We have indian fish traps on the Great Pee Dee river, between Blewitt Falls Dam and Cheraw, SC. Basically, lines of zig-zagging rocks that go all the way across the river, really visible on google earth. 

Google is useful for scouting out areas of rivers, and the pictures people post to google/panoramio are helpful to a degree. The only issue is that there's no way to go back in date on the hydrographs and guages to see what the reading was at the date the sat image, or photo, was taken, so, it's hard to interpolate the data, without actually having been on those rivers at various stages of flow.

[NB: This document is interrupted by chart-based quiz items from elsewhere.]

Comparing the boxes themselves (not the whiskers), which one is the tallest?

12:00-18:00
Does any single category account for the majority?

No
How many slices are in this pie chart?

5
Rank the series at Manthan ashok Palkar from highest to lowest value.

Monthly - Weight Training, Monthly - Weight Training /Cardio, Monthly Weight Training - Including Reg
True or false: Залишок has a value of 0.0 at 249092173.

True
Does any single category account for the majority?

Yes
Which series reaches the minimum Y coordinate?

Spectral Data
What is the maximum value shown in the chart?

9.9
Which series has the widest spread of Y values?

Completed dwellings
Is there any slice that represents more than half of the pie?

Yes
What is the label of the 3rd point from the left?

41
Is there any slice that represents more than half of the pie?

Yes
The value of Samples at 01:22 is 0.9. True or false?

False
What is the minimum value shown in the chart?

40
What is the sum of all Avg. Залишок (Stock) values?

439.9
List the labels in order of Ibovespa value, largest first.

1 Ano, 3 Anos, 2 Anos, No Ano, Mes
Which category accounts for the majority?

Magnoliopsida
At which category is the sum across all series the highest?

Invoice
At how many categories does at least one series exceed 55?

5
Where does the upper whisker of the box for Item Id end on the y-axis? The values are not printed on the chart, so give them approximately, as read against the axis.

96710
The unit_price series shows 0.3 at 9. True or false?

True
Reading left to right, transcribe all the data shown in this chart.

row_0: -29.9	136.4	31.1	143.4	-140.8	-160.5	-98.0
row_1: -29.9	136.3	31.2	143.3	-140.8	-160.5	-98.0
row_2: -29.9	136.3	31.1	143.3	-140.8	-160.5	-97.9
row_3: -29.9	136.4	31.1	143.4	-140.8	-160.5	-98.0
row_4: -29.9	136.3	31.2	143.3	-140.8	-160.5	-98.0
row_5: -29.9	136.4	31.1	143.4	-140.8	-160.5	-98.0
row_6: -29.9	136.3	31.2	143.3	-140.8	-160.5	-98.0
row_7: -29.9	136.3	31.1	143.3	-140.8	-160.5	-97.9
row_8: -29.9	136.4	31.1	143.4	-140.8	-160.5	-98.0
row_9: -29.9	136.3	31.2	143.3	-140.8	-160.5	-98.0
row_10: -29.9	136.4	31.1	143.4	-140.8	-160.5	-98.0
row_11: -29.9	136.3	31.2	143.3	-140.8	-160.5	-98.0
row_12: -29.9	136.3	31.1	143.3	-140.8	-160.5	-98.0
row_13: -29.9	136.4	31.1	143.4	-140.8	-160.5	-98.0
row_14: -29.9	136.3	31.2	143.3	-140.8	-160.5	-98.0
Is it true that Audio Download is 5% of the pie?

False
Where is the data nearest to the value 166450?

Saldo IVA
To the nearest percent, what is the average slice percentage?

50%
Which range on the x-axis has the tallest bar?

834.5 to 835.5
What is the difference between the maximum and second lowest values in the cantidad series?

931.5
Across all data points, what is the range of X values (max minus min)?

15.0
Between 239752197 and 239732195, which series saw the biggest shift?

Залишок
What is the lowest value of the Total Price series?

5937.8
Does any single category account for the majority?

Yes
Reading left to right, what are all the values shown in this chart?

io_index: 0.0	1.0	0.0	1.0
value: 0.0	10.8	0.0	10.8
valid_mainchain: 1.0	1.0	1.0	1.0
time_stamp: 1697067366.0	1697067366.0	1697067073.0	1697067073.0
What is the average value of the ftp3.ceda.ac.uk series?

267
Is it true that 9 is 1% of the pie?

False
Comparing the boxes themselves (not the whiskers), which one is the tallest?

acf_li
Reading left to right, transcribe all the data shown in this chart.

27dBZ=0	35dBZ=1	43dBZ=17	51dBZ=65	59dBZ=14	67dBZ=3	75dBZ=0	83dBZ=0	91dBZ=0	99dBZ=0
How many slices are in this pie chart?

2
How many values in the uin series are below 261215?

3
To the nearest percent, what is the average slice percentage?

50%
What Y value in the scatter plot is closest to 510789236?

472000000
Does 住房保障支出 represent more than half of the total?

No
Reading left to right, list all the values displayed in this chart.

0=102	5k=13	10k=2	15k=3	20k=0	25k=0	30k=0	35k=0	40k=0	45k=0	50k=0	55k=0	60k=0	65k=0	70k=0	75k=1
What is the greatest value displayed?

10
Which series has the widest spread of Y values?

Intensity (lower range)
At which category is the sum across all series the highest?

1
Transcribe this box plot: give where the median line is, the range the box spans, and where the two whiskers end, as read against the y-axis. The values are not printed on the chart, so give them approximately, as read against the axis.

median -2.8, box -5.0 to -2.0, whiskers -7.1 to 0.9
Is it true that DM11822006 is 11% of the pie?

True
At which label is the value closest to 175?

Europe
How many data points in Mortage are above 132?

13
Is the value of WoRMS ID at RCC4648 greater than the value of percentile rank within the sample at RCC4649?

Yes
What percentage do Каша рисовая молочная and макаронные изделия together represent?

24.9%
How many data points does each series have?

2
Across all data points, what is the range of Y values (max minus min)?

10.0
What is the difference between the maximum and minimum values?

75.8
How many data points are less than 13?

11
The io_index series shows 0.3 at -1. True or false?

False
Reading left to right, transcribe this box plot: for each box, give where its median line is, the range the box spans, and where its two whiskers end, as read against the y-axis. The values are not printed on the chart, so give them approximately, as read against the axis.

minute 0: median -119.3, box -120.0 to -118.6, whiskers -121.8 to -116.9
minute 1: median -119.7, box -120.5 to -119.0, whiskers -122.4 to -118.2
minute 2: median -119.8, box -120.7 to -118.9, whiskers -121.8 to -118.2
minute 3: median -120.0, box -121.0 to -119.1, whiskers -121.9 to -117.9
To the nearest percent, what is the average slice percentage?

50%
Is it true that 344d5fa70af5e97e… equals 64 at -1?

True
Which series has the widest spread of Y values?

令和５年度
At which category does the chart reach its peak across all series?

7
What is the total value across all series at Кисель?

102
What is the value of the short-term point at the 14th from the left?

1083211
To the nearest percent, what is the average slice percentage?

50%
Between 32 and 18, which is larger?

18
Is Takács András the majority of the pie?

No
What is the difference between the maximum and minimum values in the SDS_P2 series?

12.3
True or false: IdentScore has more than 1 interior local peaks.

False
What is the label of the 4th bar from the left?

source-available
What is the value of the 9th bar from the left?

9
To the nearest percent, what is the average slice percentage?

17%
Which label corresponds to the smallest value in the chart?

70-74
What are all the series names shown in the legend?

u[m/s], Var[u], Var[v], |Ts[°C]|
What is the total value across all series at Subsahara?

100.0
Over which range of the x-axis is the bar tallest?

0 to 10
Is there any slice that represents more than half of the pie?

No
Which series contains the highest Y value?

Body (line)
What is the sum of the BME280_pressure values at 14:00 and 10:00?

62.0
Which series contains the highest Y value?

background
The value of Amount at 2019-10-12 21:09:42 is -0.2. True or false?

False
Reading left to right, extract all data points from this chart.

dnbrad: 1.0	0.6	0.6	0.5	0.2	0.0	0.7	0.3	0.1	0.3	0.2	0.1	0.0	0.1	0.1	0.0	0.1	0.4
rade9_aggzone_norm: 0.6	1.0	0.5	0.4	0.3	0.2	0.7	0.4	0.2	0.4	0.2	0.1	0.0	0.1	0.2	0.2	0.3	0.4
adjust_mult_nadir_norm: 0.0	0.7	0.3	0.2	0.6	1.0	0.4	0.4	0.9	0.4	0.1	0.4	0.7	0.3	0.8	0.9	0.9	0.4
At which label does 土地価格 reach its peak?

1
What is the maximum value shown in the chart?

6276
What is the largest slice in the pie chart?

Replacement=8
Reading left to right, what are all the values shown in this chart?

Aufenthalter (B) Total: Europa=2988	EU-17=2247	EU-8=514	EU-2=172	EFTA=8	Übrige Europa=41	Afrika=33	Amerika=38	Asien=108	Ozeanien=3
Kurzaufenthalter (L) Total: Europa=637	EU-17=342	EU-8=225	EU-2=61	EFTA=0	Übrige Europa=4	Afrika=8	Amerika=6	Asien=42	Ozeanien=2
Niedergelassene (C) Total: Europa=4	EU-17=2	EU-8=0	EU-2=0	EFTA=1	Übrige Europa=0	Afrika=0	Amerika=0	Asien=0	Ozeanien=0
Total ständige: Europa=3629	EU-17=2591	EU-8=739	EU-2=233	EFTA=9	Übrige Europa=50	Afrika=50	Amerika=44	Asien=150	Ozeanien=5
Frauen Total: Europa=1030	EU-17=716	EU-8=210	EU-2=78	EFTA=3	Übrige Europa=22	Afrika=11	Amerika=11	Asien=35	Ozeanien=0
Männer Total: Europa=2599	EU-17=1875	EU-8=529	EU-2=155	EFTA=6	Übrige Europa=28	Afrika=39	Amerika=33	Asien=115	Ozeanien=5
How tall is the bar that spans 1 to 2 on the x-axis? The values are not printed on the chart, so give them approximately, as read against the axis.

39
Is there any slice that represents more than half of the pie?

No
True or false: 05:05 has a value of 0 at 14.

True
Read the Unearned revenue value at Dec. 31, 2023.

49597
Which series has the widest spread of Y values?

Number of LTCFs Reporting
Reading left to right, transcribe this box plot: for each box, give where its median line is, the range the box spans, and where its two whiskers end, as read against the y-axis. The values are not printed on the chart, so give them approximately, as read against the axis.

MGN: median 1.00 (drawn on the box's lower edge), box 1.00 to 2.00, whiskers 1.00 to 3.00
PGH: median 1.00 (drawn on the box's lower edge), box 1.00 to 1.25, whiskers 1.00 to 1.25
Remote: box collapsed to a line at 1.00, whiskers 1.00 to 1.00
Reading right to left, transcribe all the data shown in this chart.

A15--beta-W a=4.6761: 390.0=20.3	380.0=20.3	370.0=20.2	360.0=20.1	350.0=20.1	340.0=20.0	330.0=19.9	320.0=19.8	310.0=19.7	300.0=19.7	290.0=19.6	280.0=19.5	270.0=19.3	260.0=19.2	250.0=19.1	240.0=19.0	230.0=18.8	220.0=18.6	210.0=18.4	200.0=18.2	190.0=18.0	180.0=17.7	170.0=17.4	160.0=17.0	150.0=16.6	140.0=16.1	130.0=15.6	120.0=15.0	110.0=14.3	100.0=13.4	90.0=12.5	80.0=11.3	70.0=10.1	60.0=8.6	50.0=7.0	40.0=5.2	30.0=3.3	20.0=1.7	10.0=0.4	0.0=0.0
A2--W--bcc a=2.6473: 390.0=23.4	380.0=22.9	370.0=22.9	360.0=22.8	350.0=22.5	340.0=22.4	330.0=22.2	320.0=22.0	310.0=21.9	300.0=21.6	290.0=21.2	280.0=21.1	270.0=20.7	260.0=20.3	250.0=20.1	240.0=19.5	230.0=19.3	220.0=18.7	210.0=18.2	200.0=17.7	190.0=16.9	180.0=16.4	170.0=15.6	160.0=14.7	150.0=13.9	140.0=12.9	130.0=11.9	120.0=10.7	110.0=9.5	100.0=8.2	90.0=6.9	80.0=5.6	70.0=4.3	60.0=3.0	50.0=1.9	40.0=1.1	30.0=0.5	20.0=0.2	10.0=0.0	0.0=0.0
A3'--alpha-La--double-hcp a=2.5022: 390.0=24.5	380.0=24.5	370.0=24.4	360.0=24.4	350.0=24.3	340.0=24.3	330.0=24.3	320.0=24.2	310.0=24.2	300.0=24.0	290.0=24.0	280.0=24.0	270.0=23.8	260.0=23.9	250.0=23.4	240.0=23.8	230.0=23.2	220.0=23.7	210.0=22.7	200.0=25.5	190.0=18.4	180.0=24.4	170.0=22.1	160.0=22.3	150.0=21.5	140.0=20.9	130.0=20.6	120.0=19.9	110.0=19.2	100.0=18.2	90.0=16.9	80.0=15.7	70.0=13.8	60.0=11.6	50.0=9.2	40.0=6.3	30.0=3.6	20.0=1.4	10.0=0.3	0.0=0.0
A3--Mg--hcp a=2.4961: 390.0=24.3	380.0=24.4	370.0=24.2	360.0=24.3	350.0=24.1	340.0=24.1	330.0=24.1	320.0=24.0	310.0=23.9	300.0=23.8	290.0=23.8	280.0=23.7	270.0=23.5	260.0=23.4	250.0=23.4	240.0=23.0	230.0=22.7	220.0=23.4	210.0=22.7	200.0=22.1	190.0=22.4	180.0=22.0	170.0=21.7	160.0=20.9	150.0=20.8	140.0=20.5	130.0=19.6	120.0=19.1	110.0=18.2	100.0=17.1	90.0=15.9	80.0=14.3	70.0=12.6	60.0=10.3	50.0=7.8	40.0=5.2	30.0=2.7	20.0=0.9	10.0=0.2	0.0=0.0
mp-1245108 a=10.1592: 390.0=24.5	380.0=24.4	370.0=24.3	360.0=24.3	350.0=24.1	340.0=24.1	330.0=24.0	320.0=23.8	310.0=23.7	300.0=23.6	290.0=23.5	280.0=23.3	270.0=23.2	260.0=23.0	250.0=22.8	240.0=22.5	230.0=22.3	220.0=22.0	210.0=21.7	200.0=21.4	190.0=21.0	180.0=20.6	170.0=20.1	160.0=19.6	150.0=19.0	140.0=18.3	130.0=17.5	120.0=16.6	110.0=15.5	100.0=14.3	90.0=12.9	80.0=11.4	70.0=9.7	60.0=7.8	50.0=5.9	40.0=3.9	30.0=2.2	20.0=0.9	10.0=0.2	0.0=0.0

I would guess the potential for danger running upstream would be that going against the current, it causes the transom to squat lower in the water, requiring more draft. Running downstream, my biggest fear would be hitting the upstream side of a rock, then turning sideways and broaching. Both those scenarios are why I have thus far kept off rivers above the fall line. One of these days, I'm going to gather up the nerve to try it.


----------



## lowe1648 (Jul 31, 2013)

If that's what you have of can afford right now run it. It's cheaper to make mistakes starting out with a jet in a cheap lite boat. I ran a rivited hull for 3 years before I bought a welded .100 hull. Even going to a .100 hull you will still have issues if your hitting rocks. I've been lucky with only a few dents and a couple cracked welds. The thinner the aluminum the lighter the boat needs to be to survive a impact.


----------



## scubapro820 (Jul 31, 2013)

I dropped my boat off my trailer on a steep ramp onto the ramp pad............ so I pushed the boat in the water with my trailer no problems lol


----------



## PSG-1 (Aug 1, 2013)

I agree with Lowe 1648, if it's what you have, run with it. The only thing I would advise would be to make sure to reinforce the area of the engine and pump as much as possible, due to the thinner hull.


----------